Fig. 46.2 Gelatin sponge. Left side: Trimmed gelatin sponge; right side: Trimmed gelatin sponge with bFGF.
Basic-FGF is one of the few commercially produced growth factors available for clinical applications. It is usually used for the treatment of skin ulcers or decubitus ulcers because it has strong inductive effects on both fibroblasts (from which the name comes) and blood capillaries.10,11 This former property is particularly suitable for TM regeneration because the pars tensa, which represents the largest part of the TM, consists of an intermediate layer of fibrous tissue produced by fibroblasts.11 The capillary-inducing ability of bFGF may also foster improvements in local regenerative conditions. Although several reports have tested the use of growth factors and repair materials for improving TM regeneration in animal models,2,12 an ideal combination of factors and materials has yet to be determined. The results of these controlled studies, however, suggest that bFGF may be suitable to act as the regulatory factor for optimal TM regeneration.

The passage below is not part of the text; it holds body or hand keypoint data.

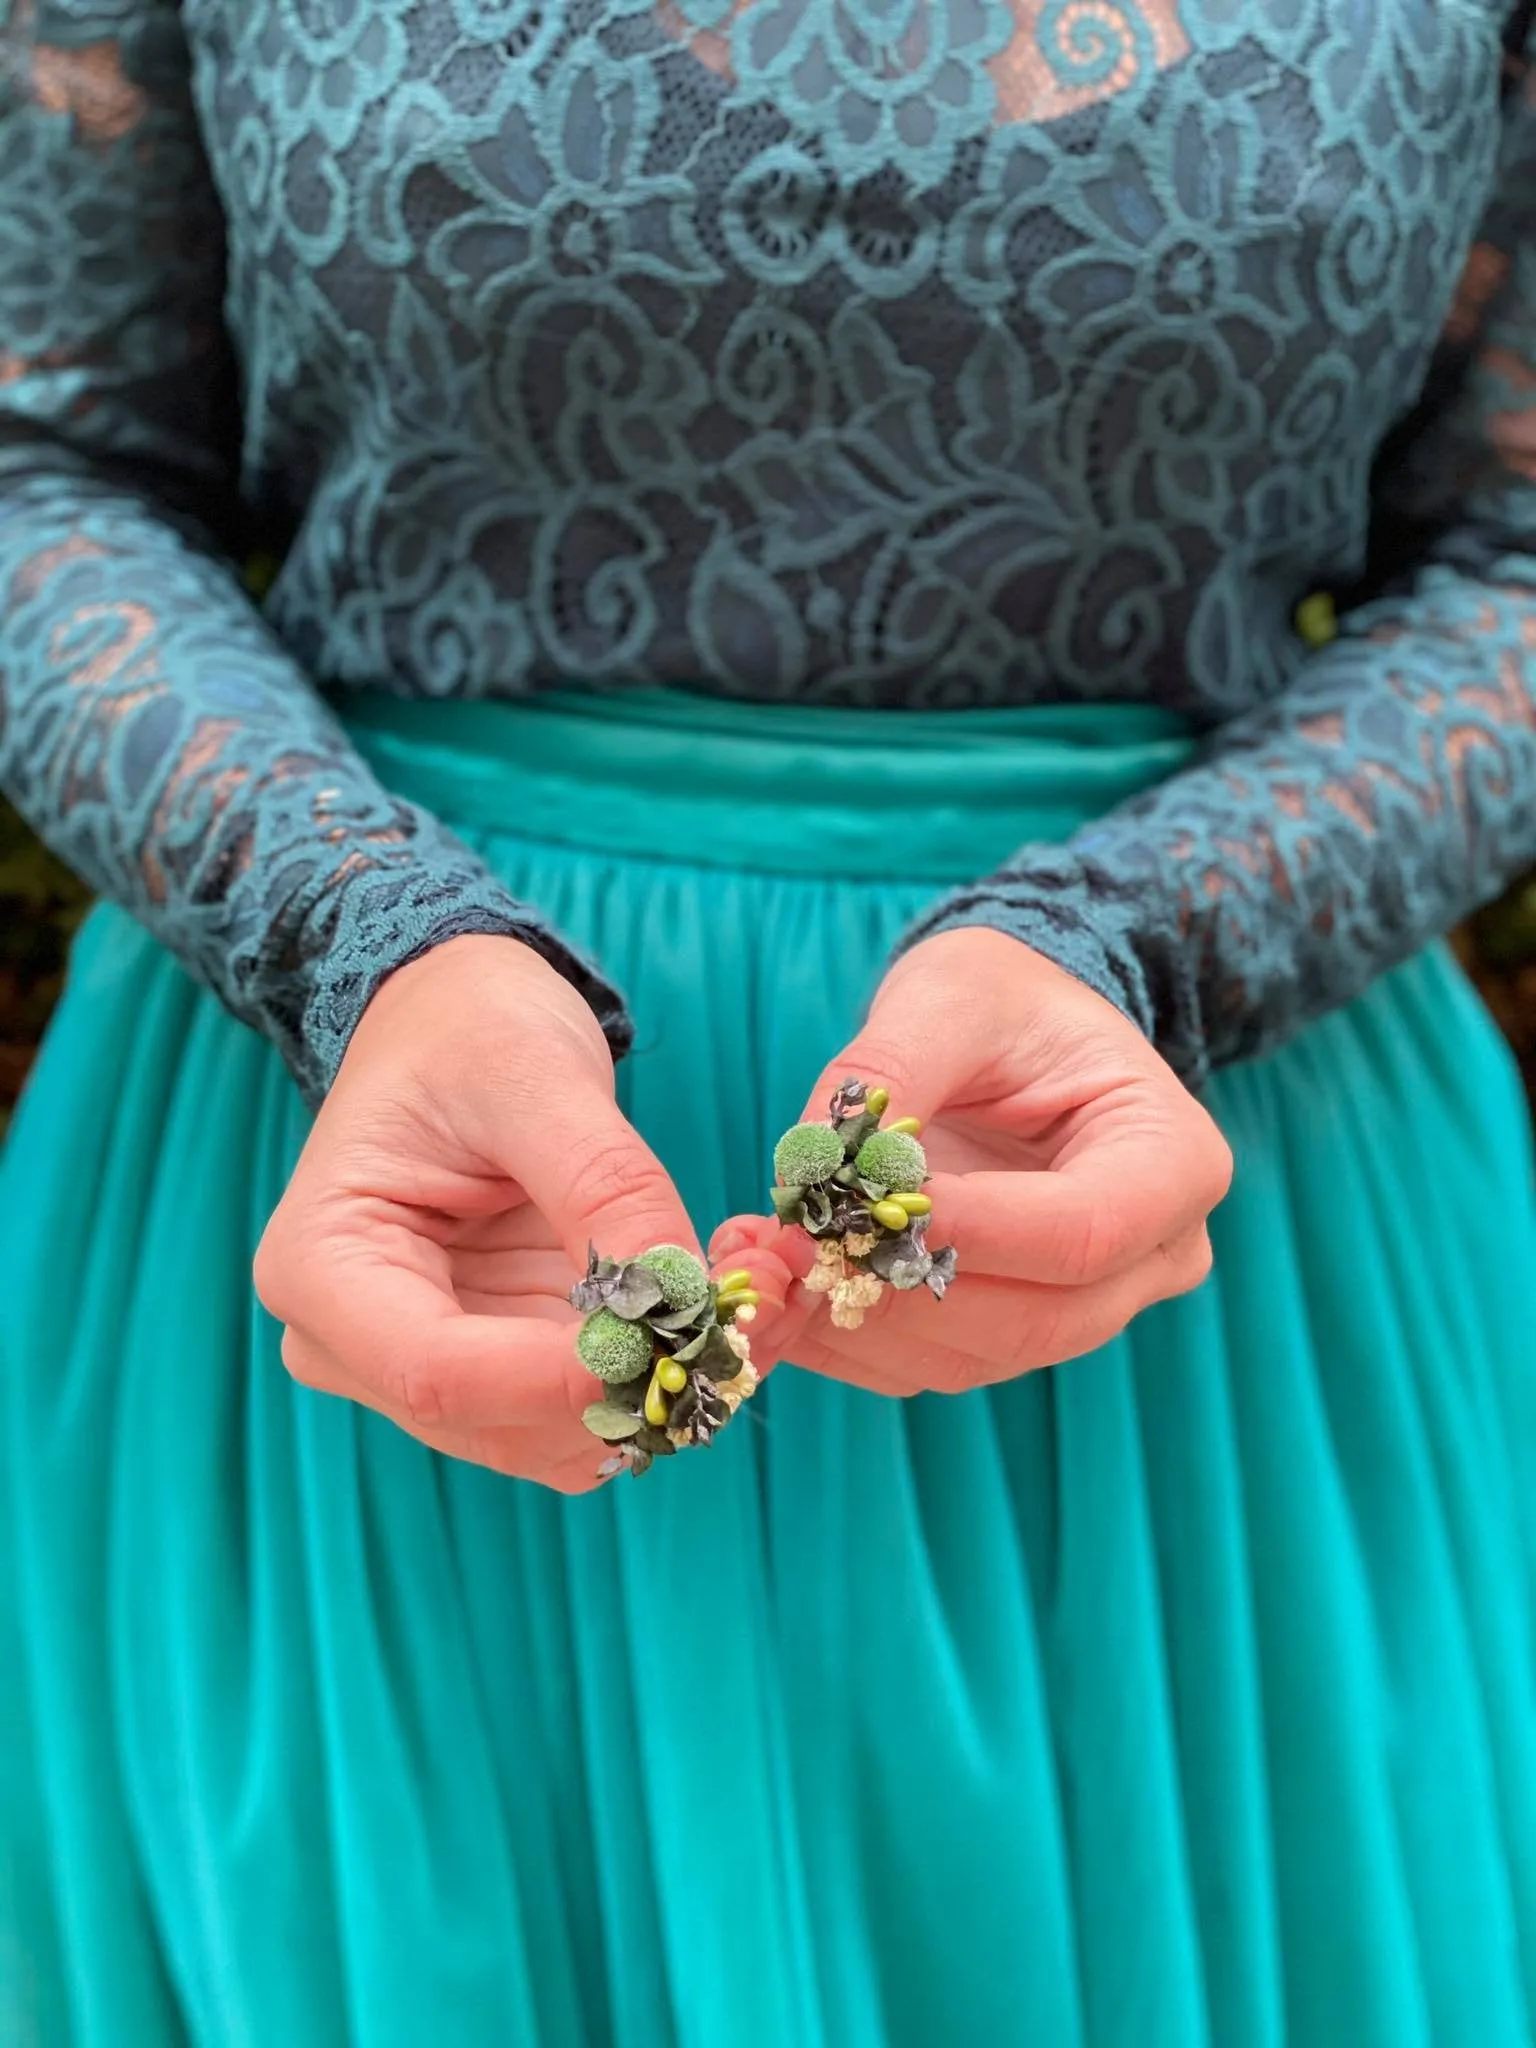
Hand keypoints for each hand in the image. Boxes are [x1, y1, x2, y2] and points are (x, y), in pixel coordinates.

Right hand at [255, 935, 722, 1490]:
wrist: (455, 1022)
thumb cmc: (467, 1029)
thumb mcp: (532, 1074)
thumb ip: (604, 1183)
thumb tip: (681, 1291)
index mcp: (321, 1266)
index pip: (436, 1374)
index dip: (563, 1375)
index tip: (683, 1334)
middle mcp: (355, 1344)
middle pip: (502, 1423)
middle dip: (637, 1384)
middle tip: (760, 1306)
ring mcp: (429, 1366)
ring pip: (560, 1437)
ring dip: (669, 1386)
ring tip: (758, 1289)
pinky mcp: (500, 1366)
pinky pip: (590, 1406)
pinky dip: (667, 1371)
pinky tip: (722, 1299)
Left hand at [713, 928, 1231, 1395]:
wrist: (1013, 1028)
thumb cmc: (1000, 998)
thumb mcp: (947, 997)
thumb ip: (888, 1073)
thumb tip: (813, 1168)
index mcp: (1173, 1160)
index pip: (1080, 1233)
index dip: (966, 1236)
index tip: (852, 1211)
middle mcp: (1157, 1253)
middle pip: (1036, 1319)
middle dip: (897, 1296)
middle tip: (780, 1252)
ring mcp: (1095, 1305)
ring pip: (977, 1357)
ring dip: (856, 1326)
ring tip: (756, 1263)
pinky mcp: (1019, 1329)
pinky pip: (934, 1365)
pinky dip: (848, 1341)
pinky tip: (778, 1289)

Given the limitations of sheet-form scaffolds, we use gelatin sponge as our scaffold material of choice. Gelatin sponge is made of a protein extracted from the collagen found inside connective tissues of animals and is often used for its hemostatic properties in medical procedures. Gelatin sponge has a high affinity for living tissues and is absorbed in vivo within a few months.13,14 Another benefit of gelatin sponge is that it can fit into any size/shape of TM perforation and is easy to handle because of its gel form. Observations of the regenerative processes occurring in the TM reveal that cells will grow into a gelatin sponge and can occupy a large space. Therefore, with this technique a portion of the gelatin sponge extends into the TM, whereas another portion remains outside of the regenerating TM, providing a large surface area for cell growth. Gelatin sponge that remains in the tympanic cavity following TM regeneration is gradually absorbed and disappears within 3 months. A gelatin sponge works not only as a scaffold for the regeneration of the TM, but also as a sustained release substrate for bFGF.14,15 These characteristics make it particularly advantageous for use in regeneration of the TM.

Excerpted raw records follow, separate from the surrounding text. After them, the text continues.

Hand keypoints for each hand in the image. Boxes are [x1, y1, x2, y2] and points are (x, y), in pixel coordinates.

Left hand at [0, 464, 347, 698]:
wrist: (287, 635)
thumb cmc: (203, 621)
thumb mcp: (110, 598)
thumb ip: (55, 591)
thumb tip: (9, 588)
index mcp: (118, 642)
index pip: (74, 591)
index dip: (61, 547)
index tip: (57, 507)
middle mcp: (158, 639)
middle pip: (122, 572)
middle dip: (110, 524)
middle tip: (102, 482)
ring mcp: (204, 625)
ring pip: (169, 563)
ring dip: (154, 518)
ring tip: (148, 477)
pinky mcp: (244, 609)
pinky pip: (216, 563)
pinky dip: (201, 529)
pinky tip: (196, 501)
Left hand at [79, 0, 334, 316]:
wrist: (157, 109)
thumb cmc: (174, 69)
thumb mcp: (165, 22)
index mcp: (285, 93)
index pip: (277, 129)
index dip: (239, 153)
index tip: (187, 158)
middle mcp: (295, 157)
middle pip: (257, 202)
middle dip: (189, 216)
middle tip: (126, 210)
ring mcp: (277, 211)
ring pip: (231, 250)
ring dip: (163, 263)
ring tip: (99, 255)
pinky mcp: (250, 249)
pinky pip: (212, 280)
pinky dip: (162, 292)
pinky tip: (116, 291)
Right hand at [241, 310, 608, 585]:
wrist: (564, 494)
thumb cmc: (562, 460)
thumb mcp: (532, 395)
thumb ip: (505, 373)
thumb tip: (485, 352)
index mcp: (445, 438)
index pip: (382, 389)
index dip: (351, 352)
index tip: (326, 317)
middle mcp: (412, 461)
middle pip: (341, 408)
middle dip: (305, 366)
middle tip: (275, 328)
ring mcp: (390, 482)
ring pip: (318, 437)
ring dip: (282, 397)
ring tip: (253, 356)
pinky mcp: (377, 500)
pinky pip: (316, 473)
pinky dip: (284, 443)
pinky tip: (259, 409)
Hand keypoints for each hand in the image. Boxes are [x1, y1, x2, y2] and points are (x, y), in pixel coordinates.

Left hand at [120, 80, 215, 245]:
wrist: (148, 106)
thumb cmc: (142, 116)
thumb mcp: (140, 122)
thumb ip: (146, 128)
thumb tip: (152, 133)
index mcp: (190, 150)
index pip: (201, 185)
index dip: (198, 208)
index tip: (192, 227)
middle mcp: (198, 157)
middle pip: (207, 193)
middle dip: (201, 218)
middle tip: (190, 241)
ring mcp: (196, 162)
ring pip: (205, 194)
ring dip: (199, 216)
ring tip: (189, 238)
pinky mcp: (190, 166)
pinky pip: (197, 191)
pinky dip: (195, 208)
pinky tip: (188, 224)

In the final step of our procedure, we seal the gelatin sponge with fibrin glue to insulate it from the outside and create optimal regenerative conditions. Not only does the fibrin glue help to keep the sponge in place, it also prevents cells from drying out and provides a barrier to infection, thus providing ideal culture conditions in vivo.
46.4 Surgical Technique
The tympanic region is fully anesthetized by applying a cotton ball soaked in 4% lidocaine to the perforation, in contact with the residual TM, for 15 minutes. Mechanical disruption of the perforation edge is then created under the microscope with a myringotomy knife. A gelatin sponge that is larger than the perforation is immersed in bFGF (5–30 μg of trafermin, a genetic recombinant, used at 100 μg/mL) and inserted into the perforation in contact with the edge of the TM. In our study, this was applied to 148 ears and saline, inserted in a similar fashion, was used as a control in 10 ears. Fibrin glue is then dripped over the sponge. ▶ Fig. 46.3 illustrates this process.

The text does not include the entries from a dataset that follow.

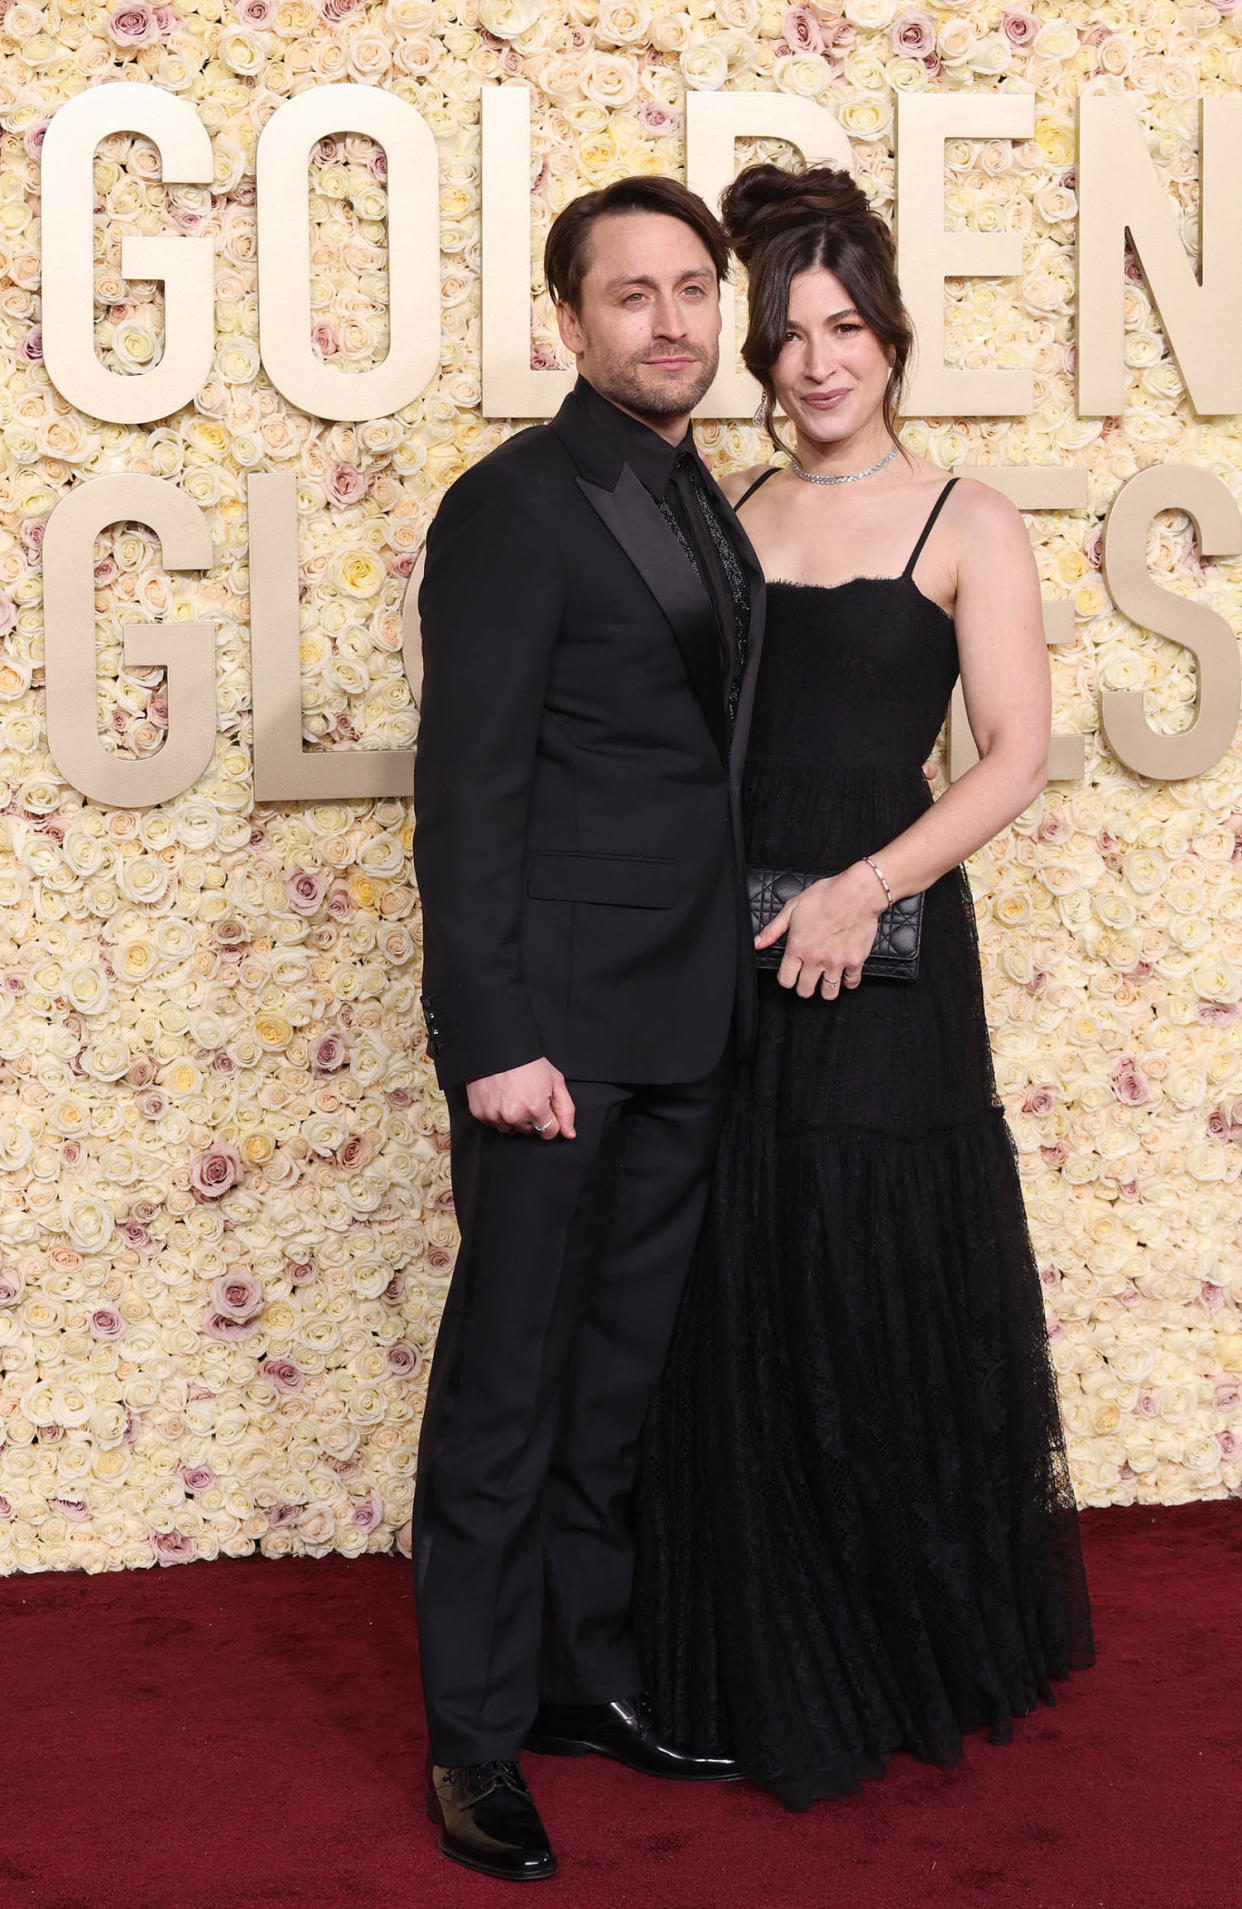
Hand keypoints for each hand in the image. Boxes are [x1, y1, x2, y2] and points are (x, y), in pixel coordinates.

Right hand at [466, 1058, 576, 1137]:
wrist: (498, 1048)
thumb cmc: (528, 1063)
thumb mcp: (555, 1081)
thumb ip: (565, 1110)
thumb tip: (569, 1134)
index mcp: (535, 1109)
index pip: (549, 1132)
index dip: (549, 1119)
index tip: (543, 1105)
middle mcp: (514, 1116)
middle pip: (530, 1131)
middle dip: (531, 1118)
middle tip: (527, 1096)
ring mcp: (495, 1116)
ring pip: (510, 1129)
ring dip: (513, 1118)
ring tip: (512, 1096)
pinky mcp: (480, 1113)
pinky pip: (493, 1123)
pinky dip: (497, 1114)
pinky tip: (499, 1097)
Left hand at [754, 864, 883, 999]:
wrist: (857, 893)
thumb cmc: (826, 896)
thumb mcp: (792, 908)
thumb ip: (773, 929)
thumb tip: (757, 943)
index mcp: (798, 947)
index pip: (785, 979)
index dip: (786, 979)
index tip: (791, 974)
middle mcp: (816, 958)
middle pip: (805, 990)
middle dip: (804, 987)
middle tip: (808, 979)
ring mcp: (836, 962)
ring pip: (829, 993)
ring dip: (826, 989)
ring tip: (826, 980)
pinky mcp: (855, 960)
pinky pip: (851, 982)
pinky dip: (848, 981)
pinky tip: (844, 974)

Fig. 46.3 Schematic diagram showing the method of TM regeneration. (1) TM perforation. (2) A mechanical disruption of the TM perforation edge is created under the microscope following local anesthesia with 4% lidocaine. (3) A gelatin sponge immersed in bFGF is placed over the perforation, in contact with the residual TM. (4) A gelatin sponge that has absorbed blood and changed color. Fibrin glue is dripped over the sponge. (5) At 3 weeks after treatment, residual crust is removed. In cases of incomplete closure of the TM perforation, the treatment is performed repeatedly.